***** Text to read

The Federal Highway Administration believes that the transportation agency of the 21st century must make a culture shift to integrate management and operations into transportation solutions. The agency must be customer focused and performance driven, with a systems approach, realtime and proactive management, and around-the-clock operations. It will have six characteristics.
First, a transportation agency needs to understand who its customers are (residents, tourists, workers, businesses, freight companies) and their needs. The agency recognizes that travelers care about the quality and reliability of their trips from end-to-end, regardless of what agency or jurisdiction "owns" the roadway. Agencies need to obtain feedback from their customers and be responsive to their travel needs. They need to make sure that information about the performance of the transportation system is readily available, timely, and targeted to the needs of the customer.
Second, performance of the transportation system is the key metric. Today the U.S. transportation community largely measures performance by the condition of the physical system. Increasingly, operating performance measures such as reliability and delay are becoming the important determinants of how well the system is meeting the needs of customers.
Third, an agency concerned about improving operations requires a regional and integrated systems approach to managing the performance of the transportation network. A regional view transcends city, county, and State boundaries and system ownership. The result is more focus on the operation of the entire transportation system regardless of agency ownership. A systems approach also refers to the integration of technical systems such as intelligent transportation systems within and across agencies. The performance of the transportation system is largely determined by the ability of agencies to work cooperatively by sharing data and coordinating responsibility.

**********
***** Information shown

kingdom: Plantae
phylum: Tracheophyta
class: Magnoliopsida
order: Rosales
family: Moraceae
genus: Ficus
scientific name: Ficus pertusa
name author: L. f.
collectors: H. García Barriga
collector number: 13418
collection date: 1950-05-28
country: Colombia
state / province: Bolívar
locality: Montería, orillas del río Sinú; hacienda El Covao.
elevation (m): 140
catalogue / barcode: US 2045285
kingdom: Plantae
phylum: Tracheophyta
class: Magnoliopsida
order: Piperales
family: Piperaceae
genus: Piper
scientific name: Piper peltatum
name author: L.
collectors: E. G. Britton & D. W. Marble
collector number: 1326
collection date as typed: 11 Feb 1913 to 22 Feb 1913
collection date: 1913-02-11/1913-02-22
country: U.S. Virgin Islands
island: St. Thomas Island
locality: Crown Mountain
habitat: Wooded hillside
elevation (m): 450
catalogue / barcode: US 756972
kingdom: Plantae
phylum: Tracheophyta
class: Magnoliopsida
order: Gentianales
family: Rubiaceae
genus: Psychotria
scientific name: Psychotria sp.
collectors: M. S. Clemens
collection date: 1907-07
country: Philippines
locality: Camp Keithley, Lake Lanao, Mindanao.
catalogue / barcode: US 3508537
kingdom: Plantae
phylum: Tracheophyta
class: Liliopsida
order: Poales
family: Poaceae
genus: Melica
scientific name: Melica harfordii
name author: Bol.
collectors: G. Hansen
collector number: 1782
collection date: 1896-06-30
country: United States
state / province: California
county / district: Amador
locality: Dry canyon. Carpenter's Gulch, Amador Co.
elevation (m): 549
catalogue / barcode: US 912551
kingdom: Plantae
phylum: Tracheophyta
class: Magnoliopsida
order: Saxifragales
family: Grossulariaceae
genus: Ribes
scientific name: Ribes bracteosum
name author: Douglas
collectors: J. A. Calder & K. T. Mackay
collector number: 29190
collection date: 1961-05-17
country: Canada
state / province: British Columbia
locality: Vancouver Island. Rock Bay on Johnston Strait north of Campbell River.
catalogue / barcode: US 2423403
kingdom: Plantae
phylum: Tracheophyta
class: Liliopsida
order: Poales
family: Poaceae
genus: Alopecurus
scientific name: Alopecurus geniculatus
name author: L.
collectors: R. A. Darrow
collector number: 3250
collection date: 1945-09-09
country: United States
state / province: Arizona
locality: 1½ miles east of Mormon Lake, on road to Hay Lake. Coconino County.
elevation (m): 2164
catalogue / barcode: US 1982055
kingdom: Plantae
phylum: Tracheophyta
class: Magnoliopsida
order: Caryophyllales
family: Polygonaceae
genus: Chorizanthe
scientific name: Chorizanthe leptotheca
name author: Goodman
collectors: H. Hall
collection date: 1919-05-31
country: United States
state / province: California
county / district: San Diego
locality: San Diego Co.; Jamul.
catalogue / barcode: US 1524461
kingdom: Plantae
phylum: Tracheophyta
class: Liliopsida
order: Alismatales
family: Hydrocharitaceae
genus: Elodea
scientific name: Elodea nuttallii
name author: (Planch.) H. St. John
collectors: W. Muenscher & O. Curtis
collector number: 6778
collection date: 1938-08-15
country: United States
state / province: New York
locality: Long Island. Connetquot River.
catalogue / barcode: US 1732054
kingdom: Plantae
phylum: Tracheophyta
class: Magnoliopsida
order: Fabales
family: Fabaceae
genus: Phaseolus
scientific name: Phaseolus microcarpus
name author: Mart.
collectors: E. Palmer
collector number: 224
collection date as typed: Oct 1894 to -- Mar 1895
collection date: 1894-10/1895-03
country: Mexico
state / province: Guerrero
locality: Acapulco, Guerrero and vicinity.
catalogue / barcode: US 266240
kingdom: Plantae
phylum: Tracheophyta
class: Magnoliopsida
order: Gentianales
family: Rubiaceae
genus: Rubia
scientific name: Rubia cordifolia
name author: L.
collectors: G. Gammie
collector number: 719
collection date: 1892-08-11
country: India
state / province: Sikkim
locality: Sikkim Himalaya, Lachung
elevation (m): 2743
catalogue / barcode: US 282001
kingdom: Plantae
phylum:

**********

#### [Brief 1]
Retype the entries exactly, from the line containing "scientific name: Elodea nuttallii" through the last line of the entries, including both.
#### [Brief 2]
Write the next part of the text on the transportation agency of the 21st century, picking up after its final sentence.

#### [Task response 1]
scientific name: Elodea nuttallii
name author: (Planch.) H. St. John
collectors: W. Muenscher & O. Curtis
collector number: 6778
collection date: 1938-08-15
country: United States
state / province: New York
locality: Long Island. Connetquot River.
catalogue / barcode: US 1732054
kingdom: Plantae
phylum: Tracheophyta
class: Magnoliopsida
order: Fabales
family: Fabaceae
genus: Phaseolus
scientific name: Phaseolus microcarpus
name author: Mart.
collectors: E. Palmer
collector number: 224
collection date as typed: Oct 1894 to -- Mar 1895
collection date: 1894-10/1895-03
country: Mexico
state / province: Guerrero
locality: Acapulco, Guerrero and vicinity.
catalogue / barcode: US 266240
kingdom: Plantae
phylum: Tracheophyta
class: Magnoliopsida
order: Gentianales
family: Rubiaceae
genus: Rubia
scientific name: Rubia cordifolia
name author: L.
collectors: G. Gammie
collector number: 719
collection date: 1892-08-11
country: India
state / province: Sikkim
locality: Sikkim Himalaya, Lachung
elevation (m): 2743
catalogue / barcode: US 282001
kingdom: Plantae
phylum:

#### [Task response 2]
Fourth, a key to virtually every congestion mitigation strategy is real-time, or near real-time, information about what is happening on the roadway system, including information on weather, incidents, speed, volume, work zones, and the like. This information can be shared with motorists to help them make their own decisions about when, where, and how to travel, and the information can be shared with multiple agencies for faster coordination and more precise responses. Improved information is also an asset to the freight community. Information on the location of freight shipments helps carriers manage their fleets, helps manufacturers control their inventory systems, and provides advance information to Federal agencies concerned with trade facilitation and national security.
Fifth, when agencies focused primarily on building roads, it was largely accomplished during "typical" work hours—8 hours a day, 5 days a week. Managing the system, however, requires being on the job 24 hours a day, 7 days a week. Delay can happen any time, any place, and for many reasons. To be responsive to customers, successful operations agencies must develop the capability to conduct at least some functions around the clock.
Finally, highway agencies that are focused on operations are proactive in anticipating and managing planned and unplanned transportation events. Planning for special events—including signal-timing changes, signing, and traveler information—is routine. Monitoring weather forecasts allows for use of anti-icing tactics and quick broadcast of road closures and limitations. Planning for traffic impacts from work zones ensures minimizing of disruptions to travelers and businesses. And planning for highway incidents, natural disasters, and security-related emergencies reduces their effects and helps bring the system back to normal operation more quickly.
Technologies to Improve Transportation Operations
Institutionally reorienting agencies from a construction philosophy to management and operations of the transportation system is only part of the solution. Another dimension of improving highway operations is the development and deployment of 21st-century ITS technologies, which provide a way to collect and share information about system conditions and the actions needed to keep people and freight moving. Transportation operators employ the information to decide how to use transportation control devices like ramp meters and other resources such as deicing trucks or emergency responders. Additionally, the information can be shared with travelers in a variety of ways, by message sign, phone, and the Internet, to let them make their own decisions about when and how to travel.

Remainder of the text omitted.